As a douchebag, monsterous, flesh-eating smoker, myself, I can honestly say that for a very long time, I have done everything in my power to make DAMN good and sure that my disgusting, satanic, brutalising habit is not, under any circumstances, partaken around people who are so much as suspected to be non-smokers...As it stands, I go on the assumption that it's everyone around me who isn't holding a cigarette.
Sure, there are arguments that your rights to not have to inhale my smoke are founded completely. Yes, this is a very self destructive habit that also drags unwilling participants in tow. Yes, it would be inconsiderate to light up around you.

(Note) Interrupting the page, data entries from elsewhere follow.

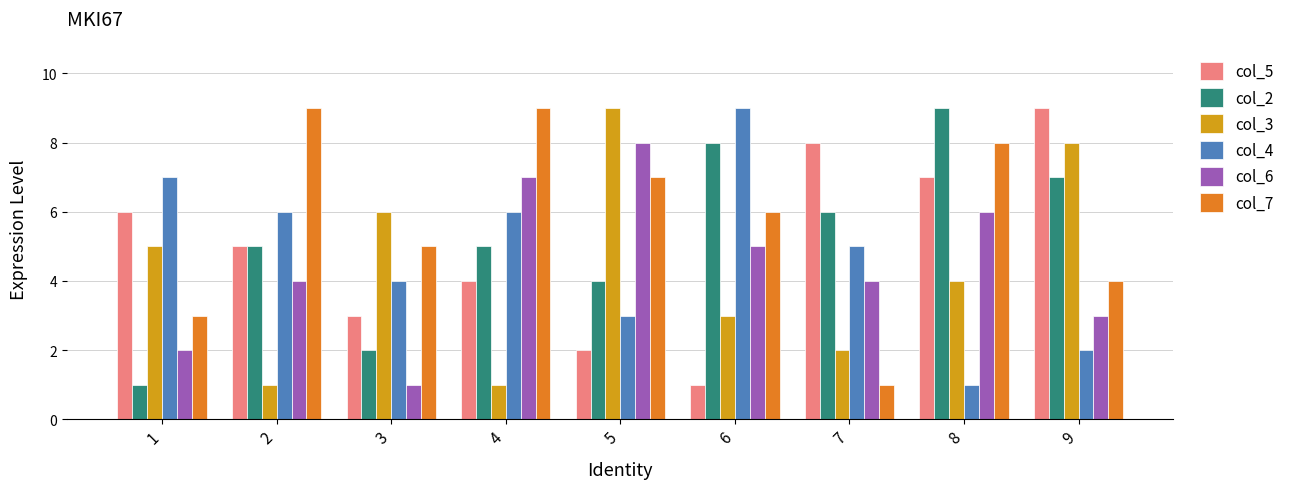

Reading left to right, what are all the values shown in this chart?

col_5: 1=6	2=5	3=3	4=4	5=2	6=1	7=8	8=7	9=9
col_2: 1=1	2=5	3=2	4=5	5=4	6=8	7=6	8=9	9=7
col_3: 1=5	2=1	3=6	4=1	5=9	6=3	7=2	8=4	9=8
col_4: 1=7	2=6	3=4	4=6	5=3	6=9	7=5	8=1	9=2
col_6: 1=2	2=4	3=1	4=7	5=8	6=5	7=4	8=6	9=3
col_7: 1=3	2=9	3=5	4=9	5=7	6=6	7=1	8=8	9=4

Which is why I don't...PERIOD!
However, my problem with non-smokers is not that they're complaining about my smoke in their face or even their children coughing to fits. It's the fact that those I've dealt with complain about the very principle of my habit.
No, not about the fact that I'm killing myself, or that my health is at risk. But the very fact that these pretentious jackasses(venom this way comes) do what they can to make things harder on me even though they are fully aware that I go through hoops to avoid hurting them. In my opinion, this is caused by one of two reasons. Though, I have to admit, reason 1. has more merit but can still contain people from camp number 2 every now and then.

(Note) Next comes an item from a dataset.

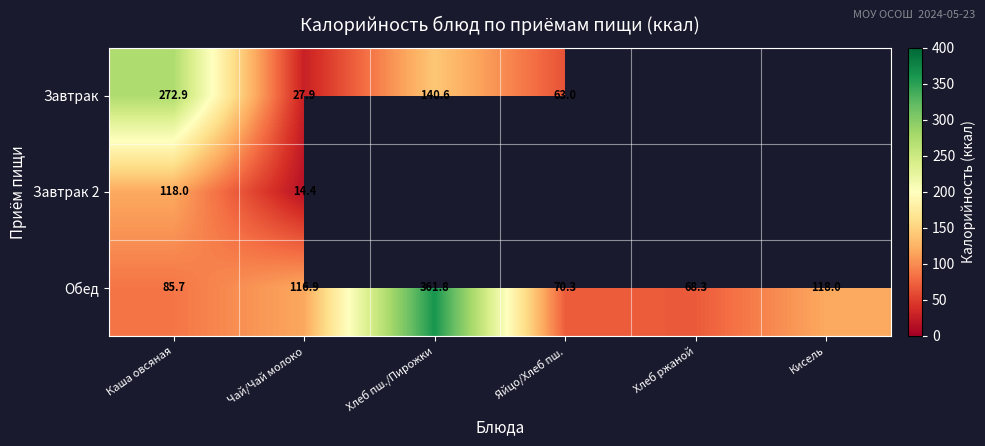

At how many categories does at least one series exceed 345?

1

1. Said person(perhapse a non-smoker of 35 or older) is sick of having to spend years as a silent body. Not able to speak out due to the over-whelming majority of smokers from decades past. It is now their time to shine. They don't have to put up with it any longer. It's these people I accomodate. These people that make me feel bad for being so inconsiderate to in the past.
2. The younger crowd. In most cases, we see teens to young adults in this order. On the whole, from what I've observed, their behavour, their objections are 20% wanting better air conditions for their environment and 80% power trip. It's funny how some can get off doing things to anyone for that little pecking order rush, yet, convince themselves it's for the better. Not all, mind you. Those like Ticklishgiggle and some people I've met are honestly trying to help their surroundings give me the old lecture but usually back off when noticing my consideration...Unfortunately creating a new set of problems. Namely, trying to save me and my lungs from destruction. A rather sweet gesture, But I'm happy dying slowly.
Actually, I'm trying at this time to quit. Since August of last year, I took up jogging. Though I smoke, I can still go for 4 or five Kilometers in the morning and then 4 or 5 more at night.
I want to quit to see how far I can REALLY go.
PS: Sorry if this post sounds drivelly. I was up till midnight last night drinking quite heavily. I'm still a little hung over.